**What the exercise asks**
What you return should be the lines from the one with "कर बनाया भरोसे का प्रतीक" through the one with "Rodent Control" in the data below, reproduced exactly with both ends, and no pictures at all.

[Records contained in a dataset]
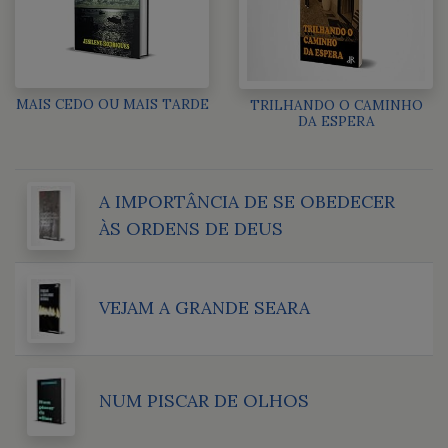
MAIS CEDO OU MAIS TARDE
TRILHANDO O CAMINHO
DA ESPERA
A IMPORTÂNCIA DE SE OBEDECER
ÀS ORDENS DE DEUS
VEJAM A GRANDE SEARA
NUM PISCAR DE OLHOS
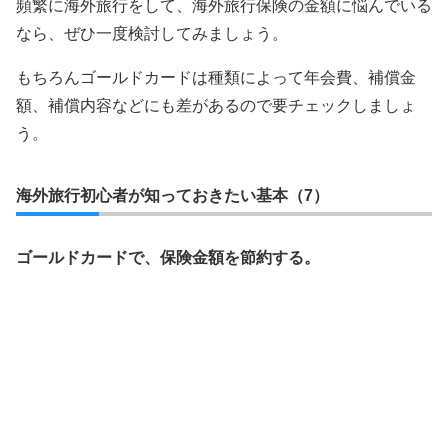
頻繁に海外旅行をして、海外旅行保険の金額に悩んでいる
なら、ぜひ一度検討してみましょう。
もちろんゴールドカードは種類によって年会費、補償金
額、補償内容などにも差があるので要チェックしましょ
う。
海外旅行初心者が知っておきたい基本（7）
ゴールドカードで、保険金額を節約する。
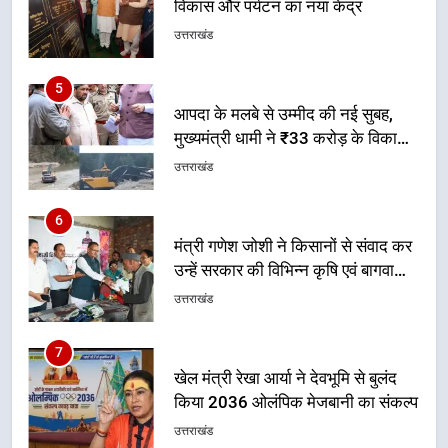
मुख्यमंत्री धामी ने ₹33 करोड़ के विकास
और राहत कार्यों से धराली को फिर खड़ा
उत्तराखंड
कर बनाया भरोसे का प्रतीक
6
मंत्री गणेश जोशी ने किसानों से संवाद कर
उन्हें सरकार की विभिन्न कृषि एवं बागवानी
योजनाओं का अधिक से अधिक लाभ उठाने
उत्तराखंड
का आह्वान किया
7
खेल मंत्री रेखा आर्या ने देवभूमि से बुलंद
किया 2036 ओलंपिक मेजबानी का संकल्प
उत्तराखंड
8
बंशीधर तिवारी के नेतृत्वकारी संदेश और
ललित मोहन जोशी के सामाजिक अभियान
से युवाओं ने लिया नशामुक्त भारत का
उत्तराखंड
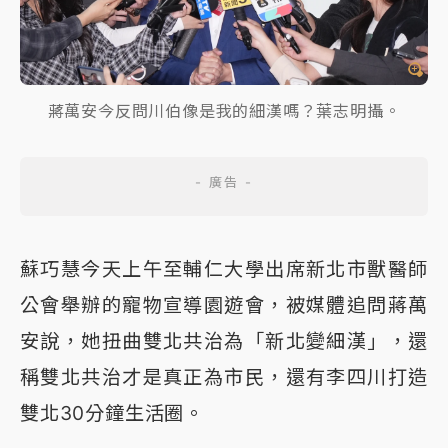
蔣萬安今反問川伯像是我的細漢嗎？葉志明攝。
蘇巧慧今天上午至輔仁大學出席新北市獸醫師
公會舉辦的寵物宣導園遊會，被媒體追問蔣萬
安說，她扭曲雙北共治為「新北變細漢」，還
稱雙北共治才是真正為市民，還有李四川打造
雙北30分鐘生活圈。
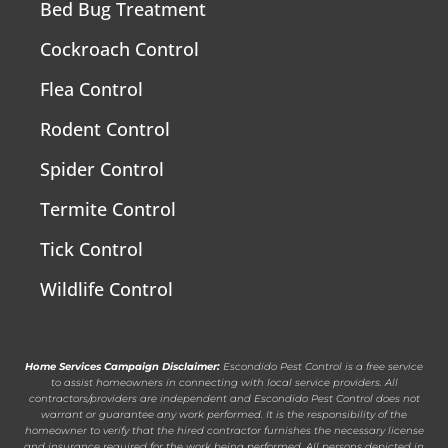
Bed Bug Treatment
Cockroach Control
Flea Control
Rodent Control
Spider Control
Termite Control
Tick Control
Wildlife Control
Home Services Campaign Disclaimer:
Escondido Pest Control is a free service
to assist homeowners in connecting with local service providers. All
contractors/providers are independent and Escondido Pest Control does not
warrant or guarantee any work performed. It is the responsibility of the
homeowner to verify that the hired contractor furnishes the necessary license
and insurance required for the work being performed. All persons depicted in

**Solved problem**
कर बनाया भरोसे का प्रतीक
6
मंत्री गणेश जोशी ने किसानों से संवाद कर
उन्हें सरकार की विभिन्न कृषि एवं बागवानी
योजनाओं का अधिक से अधिक लाभ उठाने
उत्तराखंड
का आह्वान किया
7
खेल मंत्री रेखा आर्या ने देवभूमि से बुलंद
किया 2036 ओलंपिक मेजबानी का संकल्प
उत्तराखंड
8
बंशीधर तिवारी के नेतृत्वकारी संदेश और
ललित मोहन जोशी के सामाजिक अभियान
से युवाओं ने लिया नशामुक्त भारत का
उत्तराखंड
蔣萬安今反問川伯像是我的細漢嗎？葉志明攝。
蘇巧慧今天上午至輔仁大學出席新北市獸醫師
公會舉辦的寵物宣導園遊會，被媒體追問蔣萬
安說，她扭曲雙北共治為「新北變細漢」，還
稱雙北共治才是真正為市民，還有李四川打造
雙北30分鐘生活圈。
Bed Bug Treatment
Cockroach Control
Flea Control
Rodent Control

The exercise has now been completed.